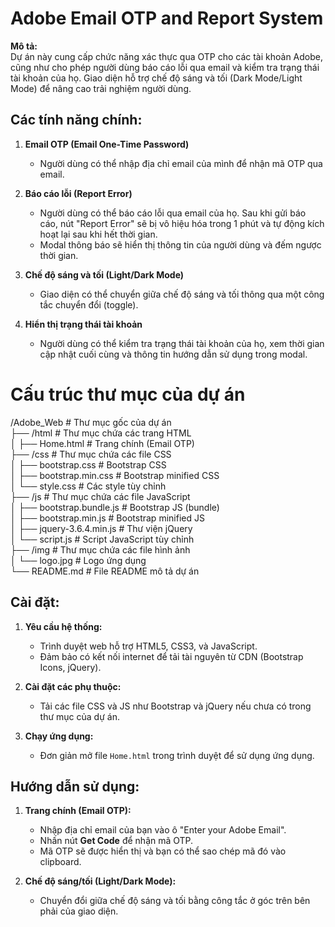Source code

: # Adobe Email OTP and Report System

**Mô tả:**  
Dự án này cung cấp chức năng xác thực qua OTP cho các tài khoản Adobe, cũng như cho phép người dùng báo cáo lỗi qua email và kiểm tra trạng thái tài khoản của họ. Giao diện hỗ trợ chế độ sáng và tối (Dark Mode/Light Mode) để nâng cao trải nghiệm người dùng.

## Các tính năng chính:
1. **Email OTP (Email One-Time Password)**  
   - Người dùng có thể nhập địa chỉ email của mình để nhận mã OTP qua email.
2. **Báo cáo lỗi (Report Error)**  
   - Người dùng có thể báo cáo lỗi qua email của họ. Sau khi gửi báo cáo, nút "Report Error" sẽ bị vô hiệu hóa trong 1 phút và tự động kích hoạt lại sau khi hết thời gian.
   - Modal thông báo sẽ hiển thị thông tin của người dùng và đếm ngược thời gian.

3. **Chế độ sáng và tối (Light/Dark Mode)**  
   - Giao diện có thể chuyển giữa chế độ sáng và tối thông qua một công tắc chuyển đổi (toggle).

4. **Hiển thị trạng thái tài khoản**  
   - Người dùng có thể kiểm tra trạng thái tài khoản của họ, xem thời gian cập nhật cuối cùng và thông tin hướng dẫn sử dụng trong modal.

# Cấu trúc thư mục của dự án

/Adobe_Web                 # Thư mục gốc của dự án  
├── /html                  # Thư mục chứa các trang HTML  
│   ├── Home.html          # Trang chính (Email OTP)  
├── /css                   # Thư mục chứa các file CSS  
│   ├── bootstrap.css      # Bootstrap CSS  
│   ├── bootstrap.min.css  # Bootstrap minified CSS  
│   └── style.css          # Các style tùy chỉnh  
├── /js                    # Thư mục chứa các file JavaScript  
│   ├── bootstrap.bundle.js # Bootstrap JS (bundle)  
│   ├── bootstrap.min.js    # Bootstrap minified JS  
│   ├── jquery-3.6.4.min.js # Thư viện jQuery  
│   └── script.js           # Script JavaScript tùy chỉnh  
├── /img                   # Thư mục chứa các file hình ảnh  
│   └── logo.jpg            # Logo ứng dụng  
└── README.md              # File README mô tả dự án


## Cài đặt:
1. **Yêu cầu hệ thống:**
   - Trình duyệt web hỗ trợ HTML5, CSS3, và JavaScript.
   - Đảm bảo có kết nối internet để tải tài nguyên từ CDN (Bootstrap Icons, jQuery).

2. **Cài đặt các phụ thuộc:**
   - Tải các file CSS và JS như Bootstrap và jQuery nếu chưa có trong thư mục của dự án.

3. **Chạy ứng dụng:**
   - Đơn giản mở file `Home.html`  trong trình duyệt để sử dụng ứng dụng.

## Hướng dẫn sử dụng:
1. **Trang chính (Email OTP):**
   - Nhập địa chỉ email của bạn vào ô "Enter your Adobe Email".
   - Nhấn nút **Get Code** để nhận mã OTP.
   - Mã OTP sẽ được hiển thị và bạn có thể sao chép mã đó vào clipboard.

3. **Chế độ sáng/tối (Light/Dark Mode):**
   - Chuyển đổi giữa chế độ sáng và tối bằng công tắc ở góc trên bên phải của giao diện.
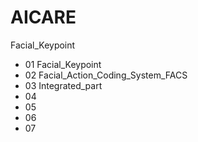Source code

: # AICARE

Facial_Keypoint
*	01 Facial_Keypoint
*	02 Facial_Action_Coding_System_FACS
*	03 Integrated_part
*	04
*	05
*	06
*	07
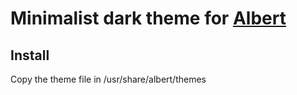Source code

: # Minimalist dark theme for [Albert](https://github.com/ManuelSchneid3r/albert)

## Install

Copy the theme file in /usr/share/albert/themes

------------------------------------------------------------

Activity: Copy every line of the data that holds the string "dụng".

Problem solution:
   - Người dùng có thể kiểm tra trạng thái tài khoản của họ, xem thời gian cập nhật cuối cùng và thông tin hướng dẫn sử dụng trong modal.
│   └── logo.jpg            # Logo ứng dụng  
3. **Chạy ứng dụng:**
   - Đơn giản mở file `Home.html`  trong trình duyệt để sử dụng ứng dụng.
## Hướng dẫn sử dụng:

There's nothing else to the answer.